» **Aufgabenstellung**
Zitiere aus dem Forenbeitrag über Lebensmittel bei Amazon alles von „da gibts jetzt“ bis hinunter zu „aber mal ernsthaft.“.
══ Text zur Prüfung
# Amazon verkauft jetzt auch Lebensmittel



## LordofDemons (1. Juli 2010)

Grüße liebe Mitleidende,

jeder von uns kennt das Problem...

schwere Einkaufstüten



			Dieser Inhalt steht nur eingeloggten Mitgliedern zur Verfügung.
        

 


			Dieser Inhalt steht nur eingeloggten Mitgliedern zur Verfügung.
        



*doch damit ist jetzt Schluss!!!!*

Endlich hat jemand die Nöte der geplagten Gamerschaft erkannt und vertickt alles was man braucht um seinen Kadaver am Leben zu erhalten auch im Internet

und zwar *AMAZON!*

da gibts jetzt so tolle Produkte wie diese tollen Biozitronen
http://www.amazon.de...&pf_rd_i=301128

oder 1ne Rolle Bifi
http://www.amazon.de...78013147&sr=1-1

oder 100 Gramm Bierschinken
http://www.amazon.de...78013083&sr=1-4

einfach unglaublich

aber mal ernsthaft.
════
══ Einträge im Datensatz
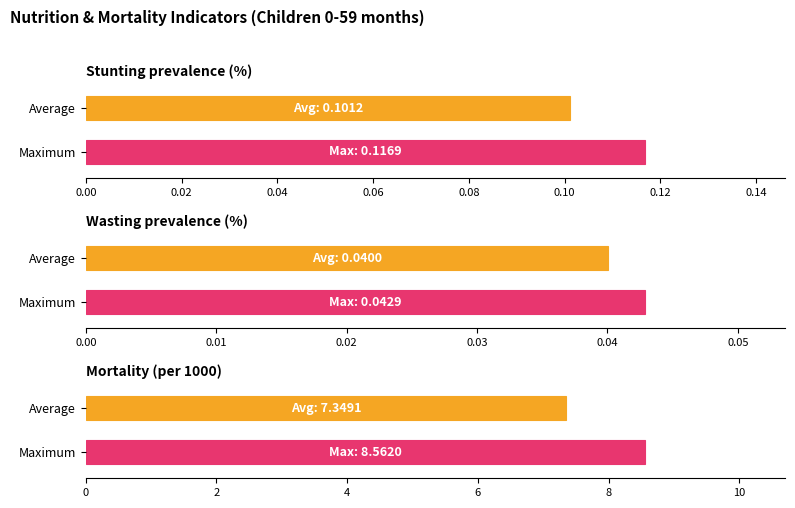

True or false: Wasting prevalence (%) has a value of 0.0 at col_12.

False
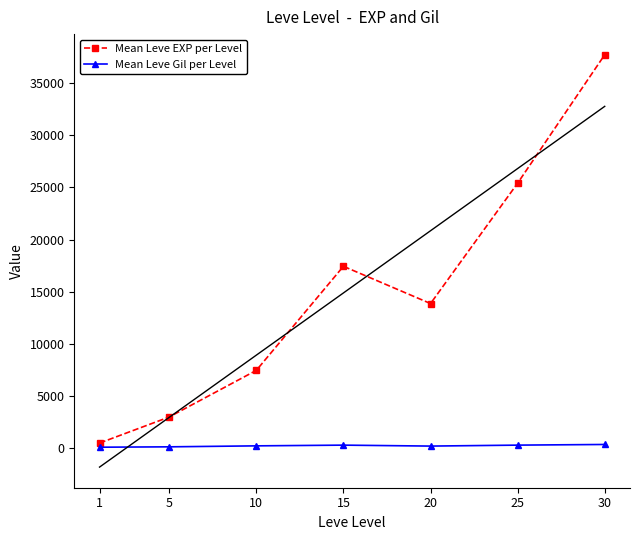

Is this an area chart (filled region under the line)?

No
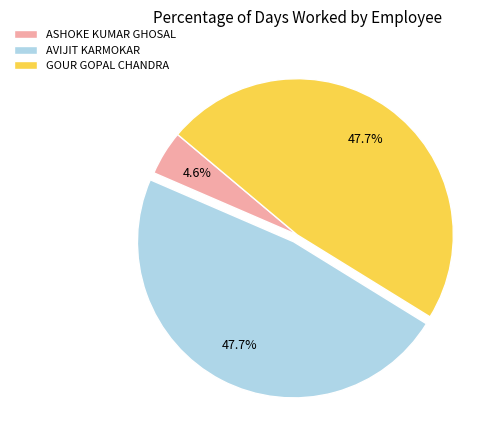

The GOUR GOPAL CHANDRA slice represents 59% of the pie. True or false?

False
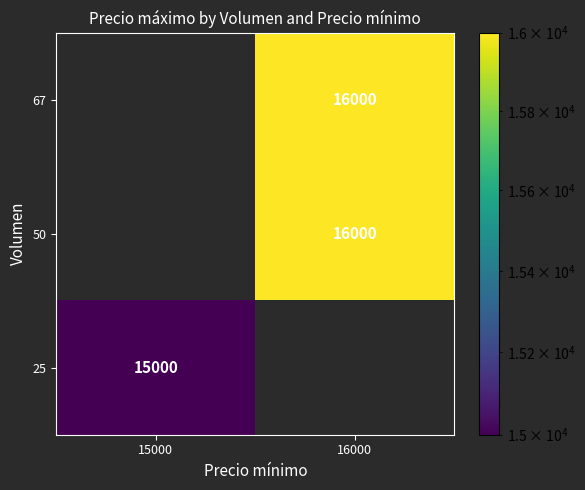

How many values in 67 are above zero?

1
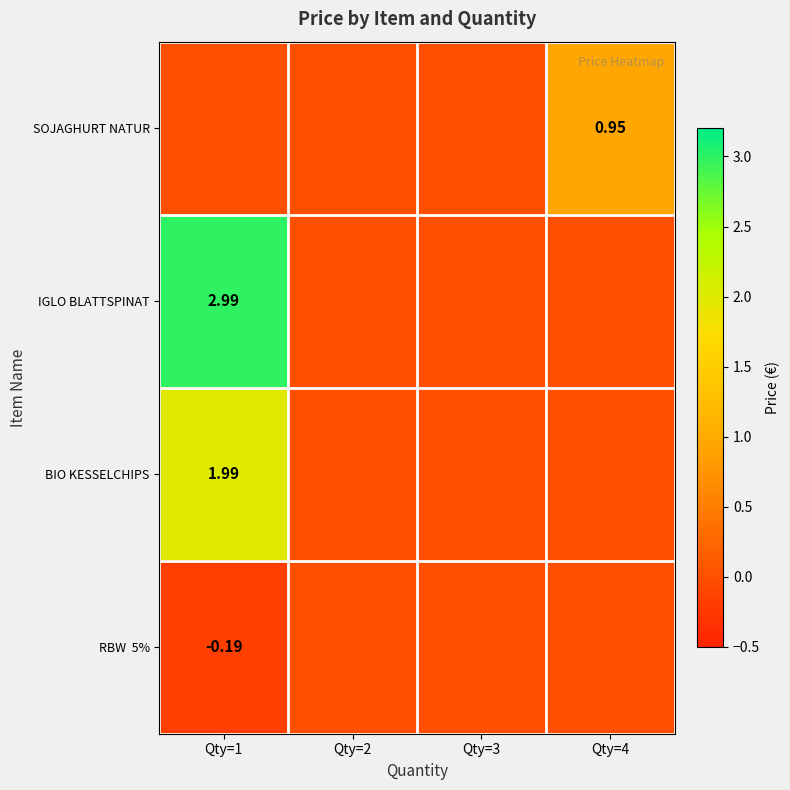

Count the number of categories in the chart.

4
════
» **Antwort zur Aufgabe**
da gibts jetzt so tolle Produkte wie diese tollen Biozitronen
http://www.amazon.de...&pf_rd_i=301128

oder 1ne Rolle Bifi
http://www.amazon.de...78013147&sr=1-1

oder 100 Gramm Bierschinken
http://www.amazon.de...78013083&sr=1-4

einfach unglaublich

aber mal ernsthaft.